Document extract:
____
Our Daily Bread is a 1934 American drama film directed by King Vidor and starring Karen Morley, Tom Keene, and John Qualen. The film is a sequel to Vidor's silent classic The Crowd (1928), using the same characters although with different actors. Vidor tried to interest Irving Thalberg of MGM in the project; but Thalberg, who had greenlighted the earlier film, rejected the idea. Vidor then produced the film himself and released it through United Artists. The film is also known as Hell's Crossroads, an American reissue title.

In 2015, the United States Library of Congress selected the film for preservation in the National Film Registry, finding it "culturally, historically, or aesthetically significant". In February 2020, the film was shown at the 70th Berlin International Film Festival, as part of a retrospective dedicated to Vidor's career.
____
Problem set:
A: According to the film article, which studio released Our Daily Bread?
B: Show each line of the listing that contains the string "match".
The film article above has no connection to the listing that comes after it.
____
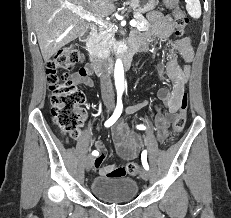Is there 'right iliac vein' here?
<instances>
[{
  "label": "right iliac vein",
  "mask_w": 231,
  "mask_h": 218,
  "mask_svg": "<svg viewBox=\"0 0 231 218\" xmlns=\"http://www.w3.org/2000/svg\"><path fill=\"white\" fill-rule=\"evenodd\" d=\"M110 109L111 107H108V110ZM93 163H94V157L92 155H88L85 161V168L87 171H89L92 168Z\"/></svg>",
  "instance_id": "obj_1"
}]
</instances>
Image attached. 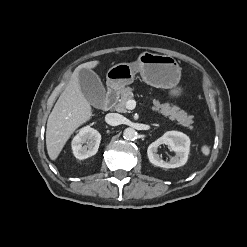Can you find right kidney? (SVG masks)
Returning <instances> with one entry per match:
<instances>
[{
  "mask_svg": "<svg viewBox=\"0 0 247 247\" xmlns=\"http://www.w3.org/2000/svg\"><path fill=\"white\" fill-rule=\"evenodd\" d=\"M101 141L100 133L89 125L83 127L72 140L74 156L83 160L95 155Z\"/></svg>",
  "mask_w": 247,
  "mask_h": 247,
  "instance_id": "1",
  "label": "right kidney"
}]
</instances>
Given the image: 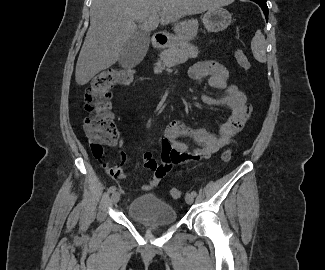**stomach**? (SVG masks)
I'll list each match as a JSON object with an SVG mask.
<instances>
[{
    "mask_svg": "<svg viewBox=\"0 0 325 270\" xmlns=\"http://www.w3.org/2000/svg\"><path fill=\"white\" fill-rule=\"evenodd\" d=\"M232 21L231 14L223 8H211L203 16V24L210 32H218L225 30ZM195 37V36H194ZM194 37L185 36L180 38L178 36L171 37L169 45L178 46L180 44L188 43Z\"/></svg>",
    "mask_w": 325,
    "mask_h": 270,
    "instance_id": "1",
    "label": "stomach"
}]
</instances>
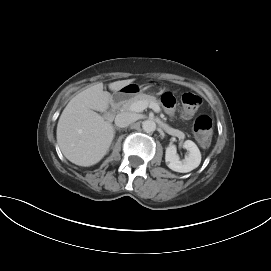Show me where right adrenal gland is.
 <instances>
[{
  "label": "right adrenal gland",
  "mask_w": 271,
  "mask_h": 271,
  "mask_svg": "<svg viewBox=\"0 0 271 271\" xmlns=\"http://www.w3.org/2000/svg\"><path fill=\"white\" fill-rule=\"evenodd\" d=\"M115 129H116V130H119V128H116V127H115Z\"/></svg>",
  "instance_id": "2a0ac1e0"
}]
</instances>
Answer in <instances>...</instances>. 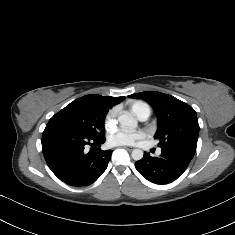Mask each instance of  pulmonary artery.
<instances>
[{
	"label": "pulmonary artery",
	"mask_w": 235,
	"mask_h": 235,
	"mask_svg": "<svg viewBox=\"0 0 235 235\" xmlns=\"http://www.w3.org/2000/svg\"><path fill=\"white\" fill-rule=\"evenodd\" d=\"M135 114L140 121H146L151 115V108L147 104L140 105Z\"/></svg>",
	"instance_id": "obj_1"
}]
</instances>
____
Answers:
A: United Artists.

B:
Returning <instances> with one entry per match:
I'll list each match as a JSON object with an SVG mask.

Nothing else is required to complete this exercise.